## DIRECTIONS
Work out how many lines in the data that follows contain "Professor". Write nothing but the number.

THE INPUT Block Start

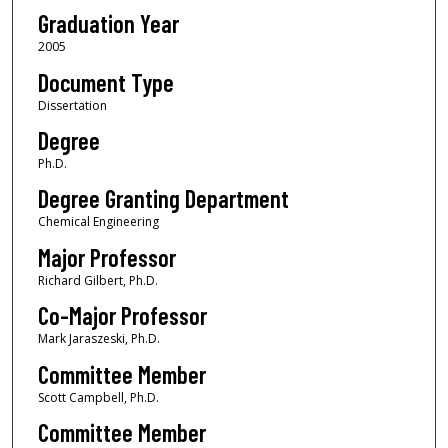
Graduation Year
2005
Document Type
Dissertation
Degree
Ph.D.
Degree Granting Department
Chemical Engineering
Major Professor
Richard Gilbert, Ph.D.
Co-Major Professor
Mark Jaraszeski, Ph.D.
Committee Member
Scott Campbell, Ph.D.
Committee Member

THE INPUT Block End

## TASK RESPONSE
2